Eight ways athletes can rebound from injuries
The following is a chapter excerpt from the new book Control Your Off the Field Concerns published by Championship Performance. It is addressed directly to athletes.
By Alan Goldberg, Ed.D.
An athlete's psychological response to his or her injury will go a long way to how quickly and effectively they get back to full strength. After an injury, athletes often go through phases which are displayed by the following responses:
1) Denial. They may downplay or ignore the seriousness of the injury, falsely believing that everything is OK.
2) Anger. Sometimes athletes adopt a “why me” attitude and act hostile to teammates and coaches.
3) Bargaining. Some athletes get into the bargaining stage: “If I do this or do that, I'll be able to get back on the field.”
4) Depression sets in when they realize it may take longer than anticipated to get back to full strength. Symptoms include overeating, sleep disturbance, and low energy.
5) Acceptance. At the end of this process, the athlete comes to accept his/her situation and make the best of it.
Recommendation: Here are eight ways athletes can best handle injuries from a psychological perspective.
1) Be sad - for a time. Allow yourself to mourn and feel whatever loss you are experiencing. Being "macho," "strong" or "brave" by burying or hiding the feelings in this situation is not only a waste of energy, but it will interfere with you effectively coping and recovering.
2) Deal with what is. Injured athletes tend to focus on the ‘could have beens’ and ‘should have beens’ and the ‘way it was if only I hadn't gotten hurt.’ The fact is that no amount of wishful thinking will change the reality of the situation. Allow yourself to deal with where you are now.

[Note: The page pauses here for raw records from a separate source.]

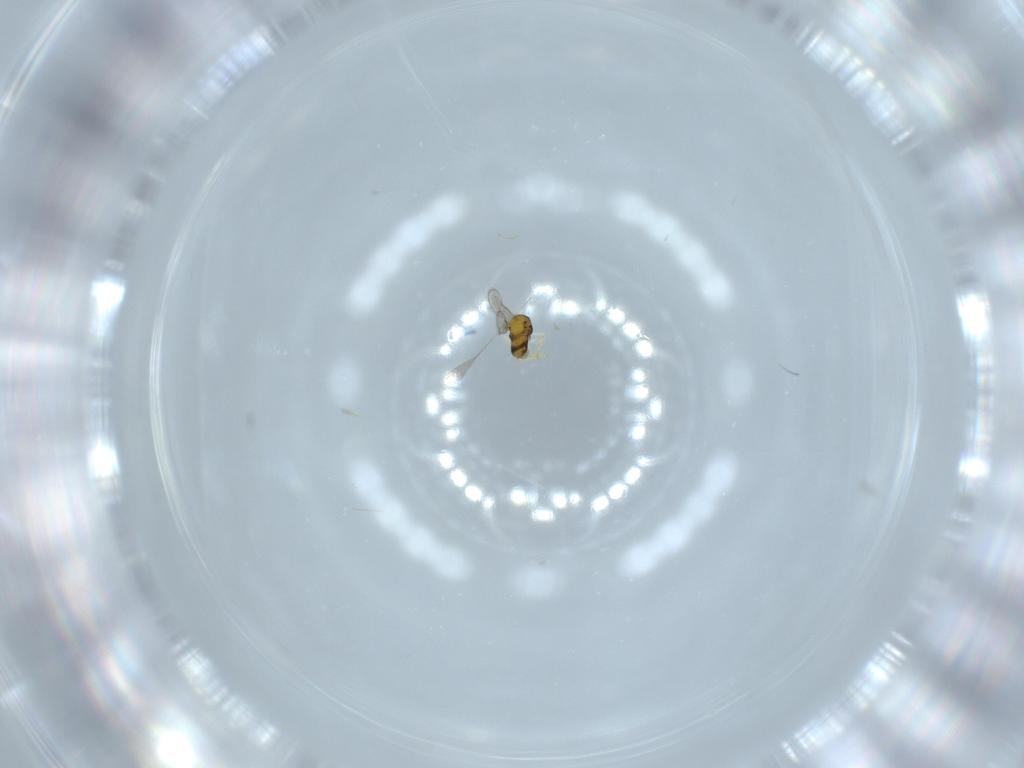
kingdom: Animalia
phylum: Arthropoda
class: Insecta
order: Hymenoptera
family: Aphelinidae
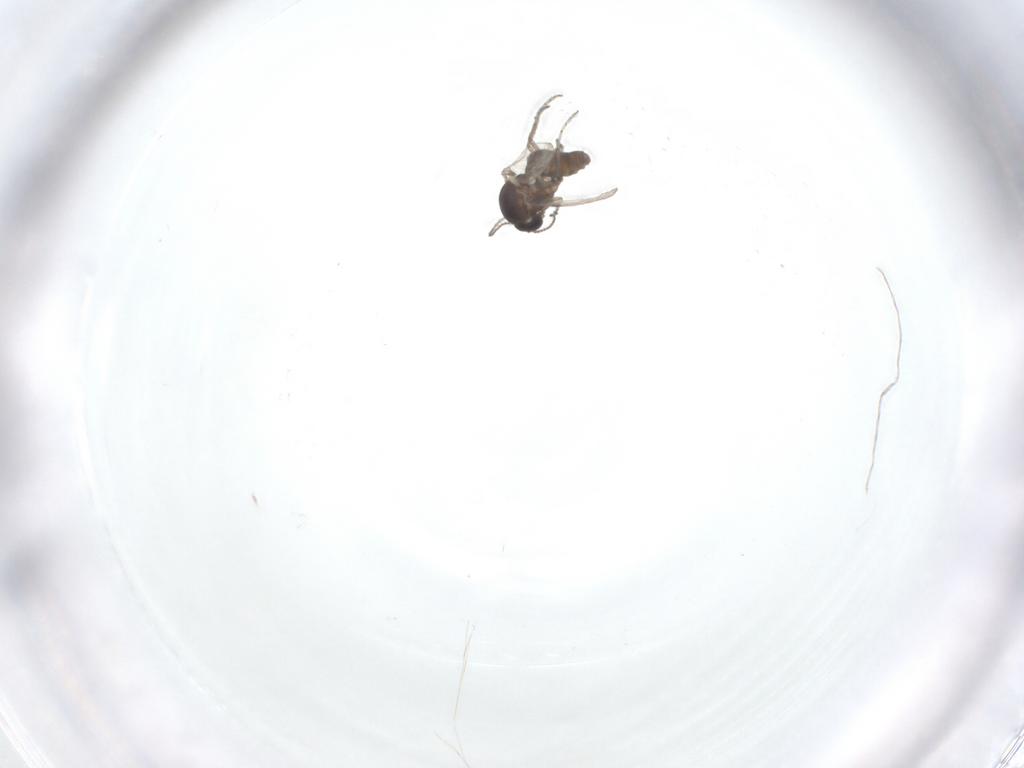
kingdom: Animalia
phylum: Arthropoda
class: Insecta
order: Diptera
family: Ceratopogonidae
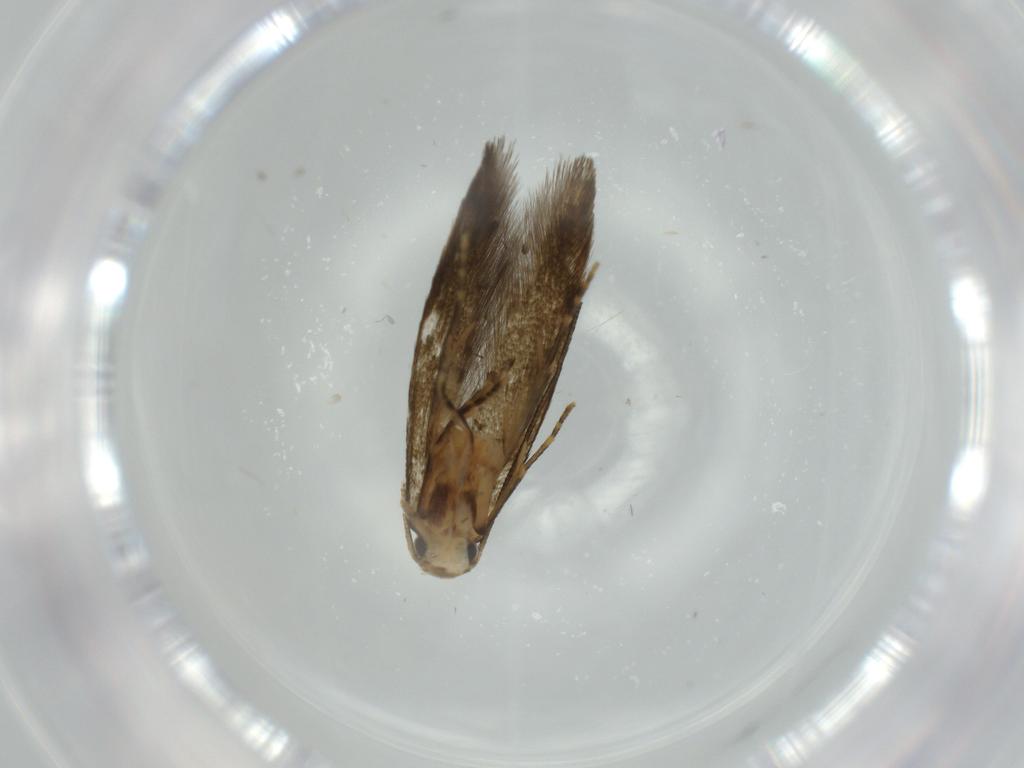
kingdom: Animalia
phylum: Arthropoda
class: Insecta
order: Lepidoptera
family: Tineidae
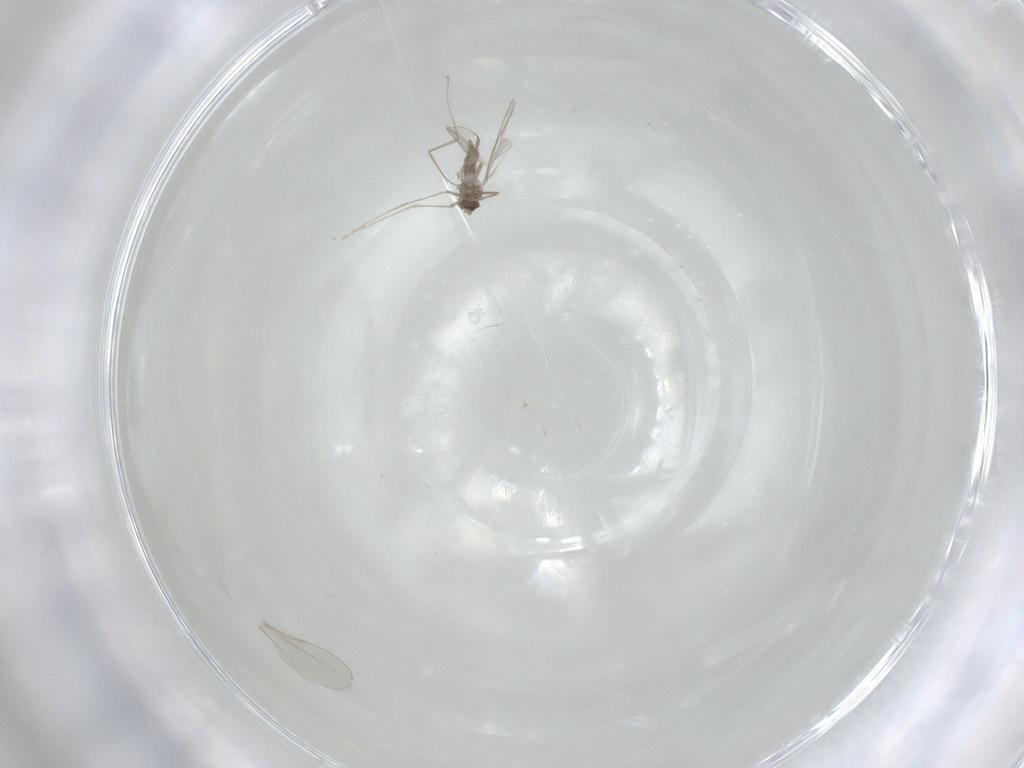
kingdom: Animalia
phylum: Arthropoda
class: Insecta
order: Diptera
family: Cecidomyiidae
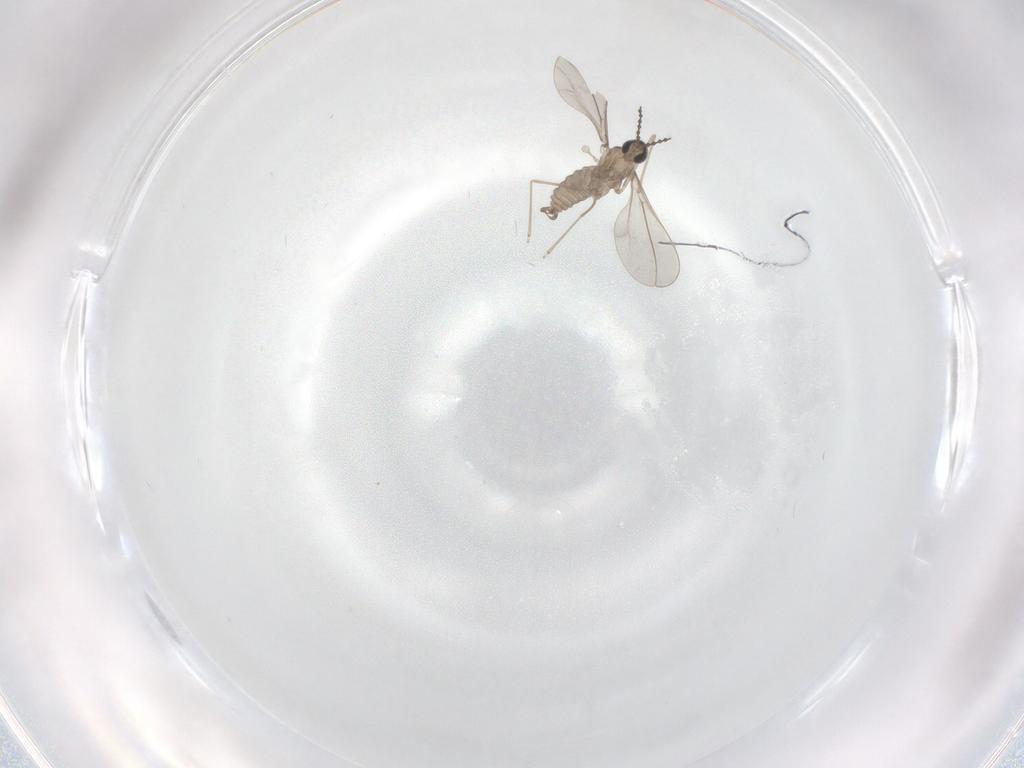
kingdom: Animalia
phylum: Arthropoda
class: Insecta
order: Diptera
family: Cecidomyiidae
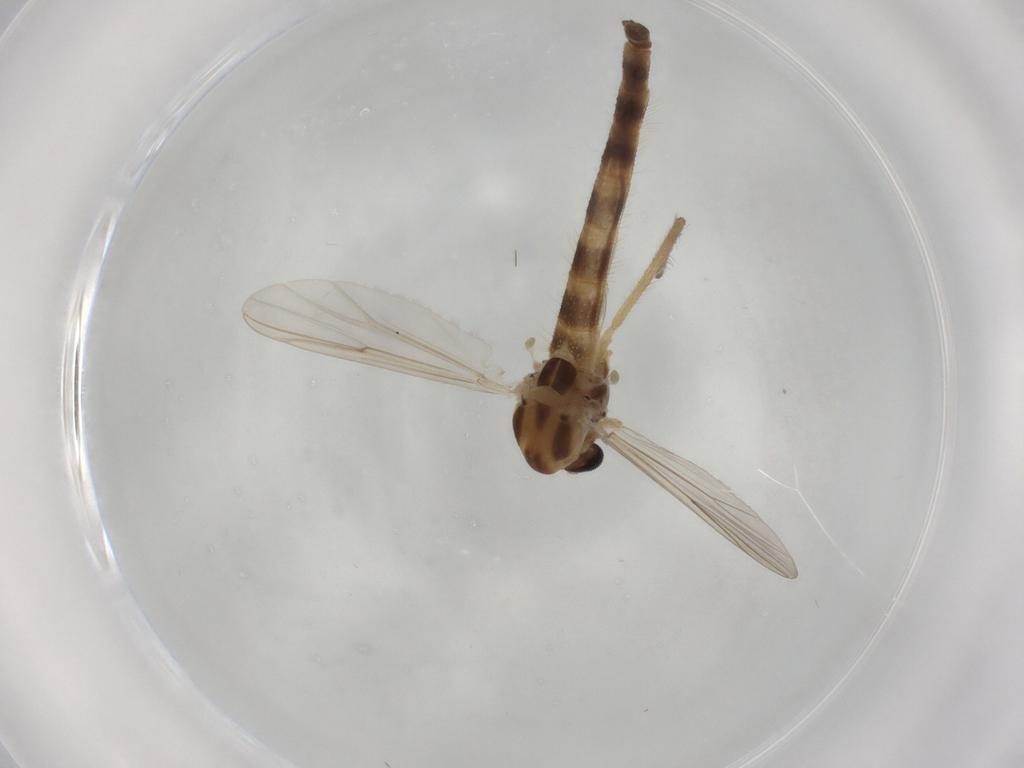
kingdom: Animalia
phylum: Arthropoda
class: Insecta
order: Diptera
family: Chironomidae
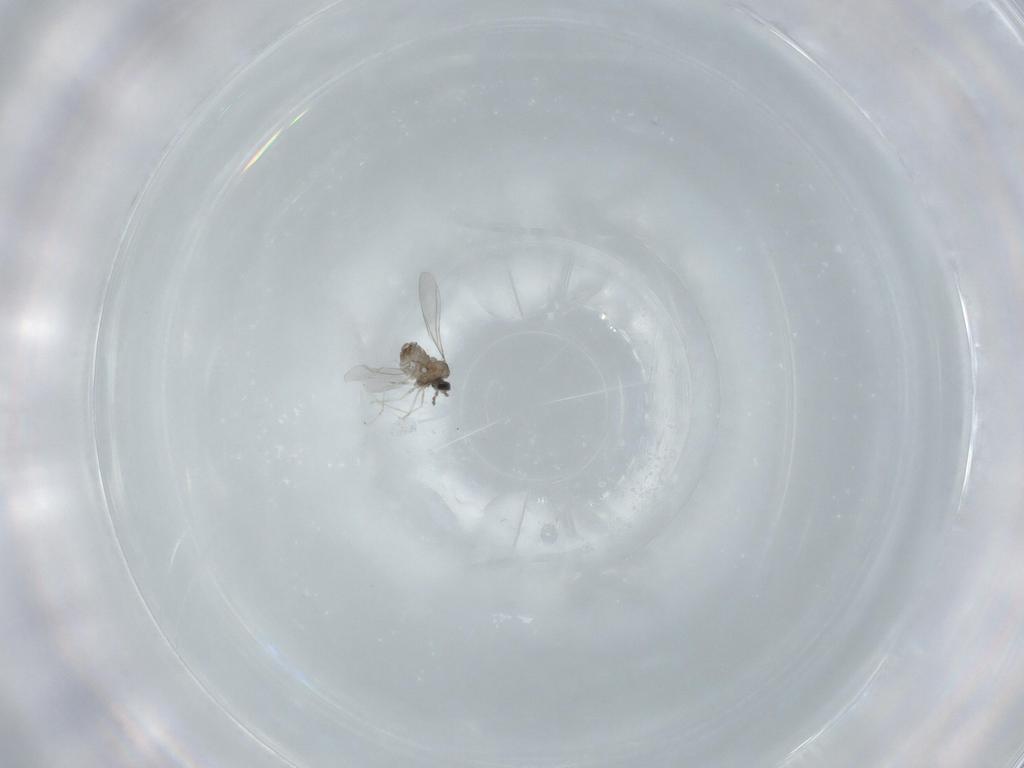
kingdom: Animalia
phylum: Arthropoda
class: Insecta
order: Diptera
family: Cecidomyiidae
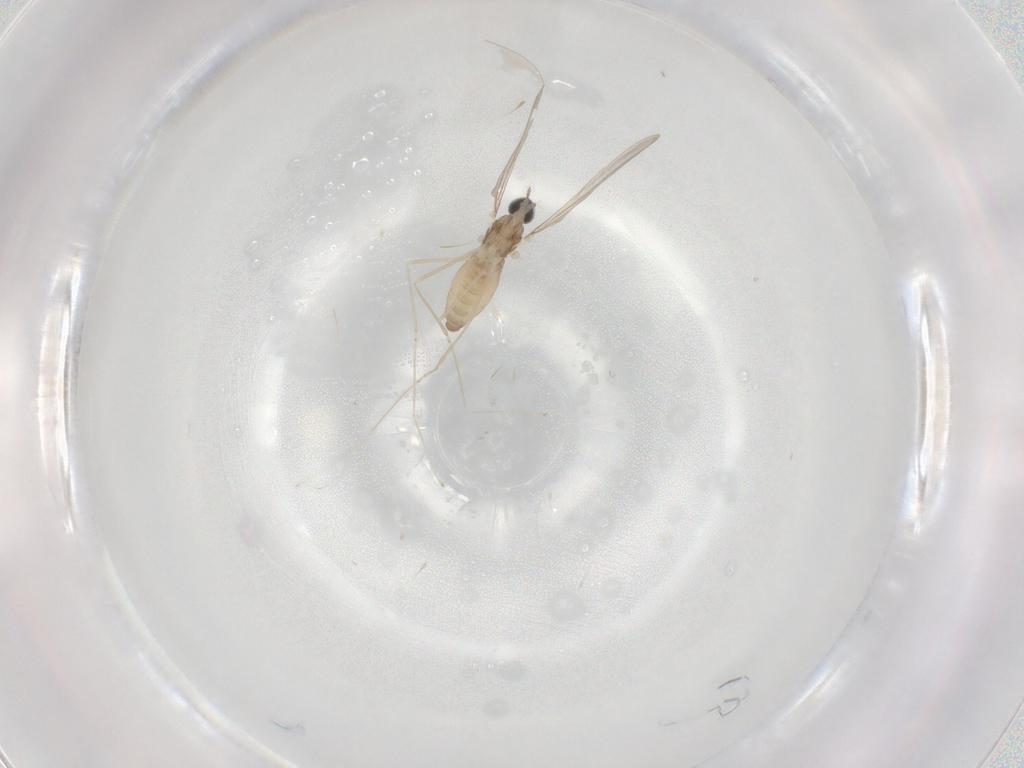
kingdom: Animalia
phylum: Arthropoda
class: Insecta
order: Diptera
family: Cecidomyiidae
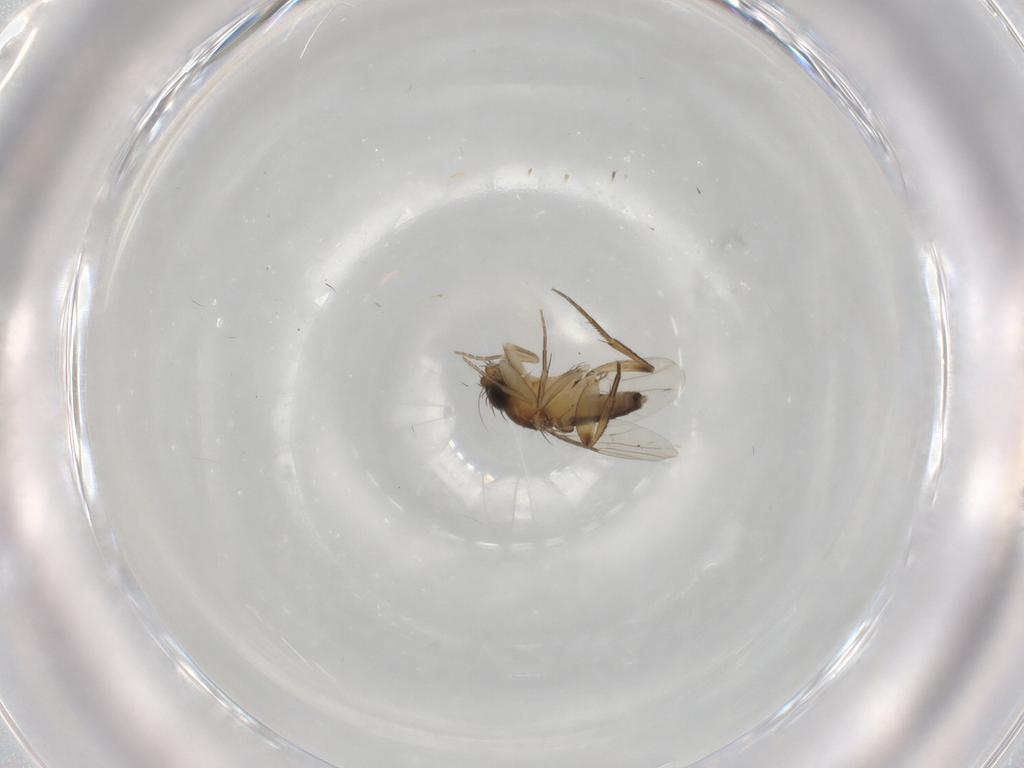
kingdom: Animalia
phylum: Arthropoda
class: Insecta
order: Diptera
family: Phoridae
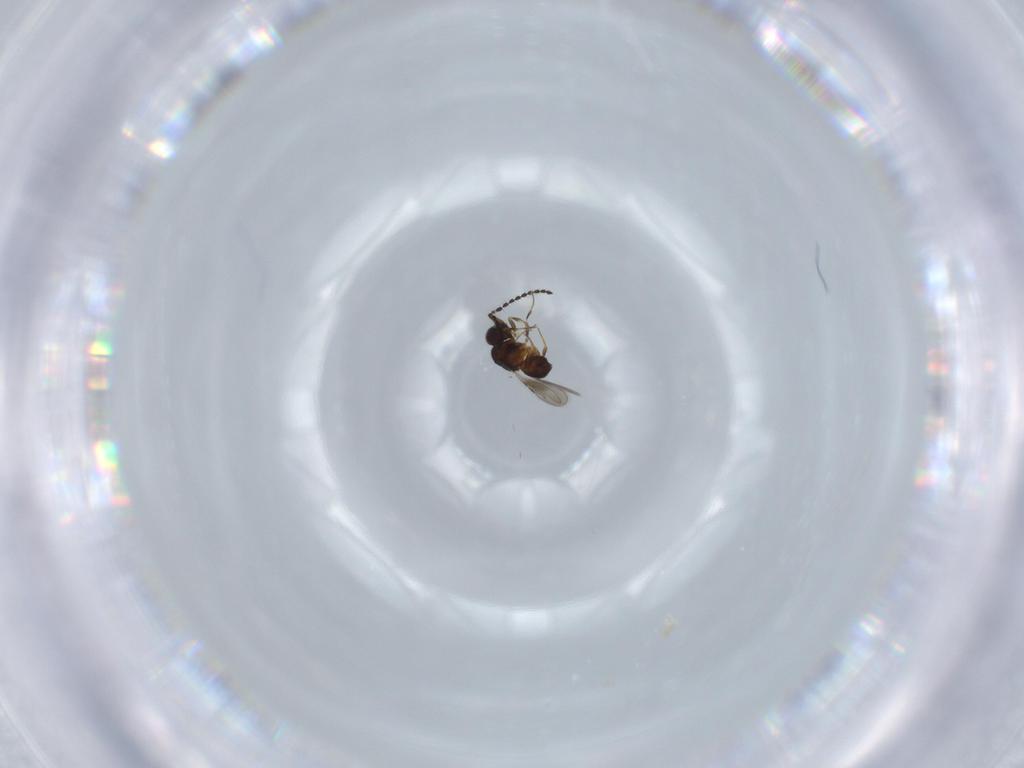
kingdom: Animalia
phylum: Arthropoda
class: Insecta
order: Hymenoptera
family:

3) Set new, more realistic goals. As you begin the recovery process, you may have to measure success differently than ever before. It may mean you have to concentrate on building up basic strength levels. Keep focused on recovery goals and leave the old ones in the past - for now - until a full recovery is made.
4) Take an active part in your healing. Be conscientious about your physical therapy. Follow your doctors’ and trainers’ advice closely. Also, practice using healing imagery on a daily basis. If you are recovering from a broken bone or separated shoulder, spend 5 to 10 minutes imagining the bone or shoulder beginning to heal. See in your mind’s eye a healthy supply of red blood cells surrounding that area and facilitating the healing process. There isn't scientific evidence that using imagery speeds up the healing process, but it will make you feel more in control of the healing process.
5) Continue to ‘practice.’ and ‘work out.’ If your injury allows you to do even a portion of your training, continue as much as possible. If not, practice mentally by rehearsing in your mind how you will execute your assignments and be in proper position to run a pattern, swim a race, or make a perfect pass, etc. Attend some practice sessions and visualize what you will do once healthy.
6) Seek out the support of your teammates. Participate in team functions. Fight the urge to isolate yourself. You may feel worthless and suddenly different, but chances are you are the only one that feels that way. Reach out - don't pull away.
7) Think about how to use your sports experience in other areas of your life. If your injury forces you into permanent retirement you may feel that you have little or no skills or expertise that you could transfer from your sport. Nothing could be further from the truth. To excel in athletics, you have to have dedication, commitment, persistence, motivation, the ability to manage time, and how to master setbacks. These are all valuable skills you can apply to other areas of your life.
8) Be patient. If your injury is temporary, allow yourself enough time to heal properly. If you are anxious to get back in the thick of things and rush the healing process, you may set yourself up for another injury which will cost you in even more time away.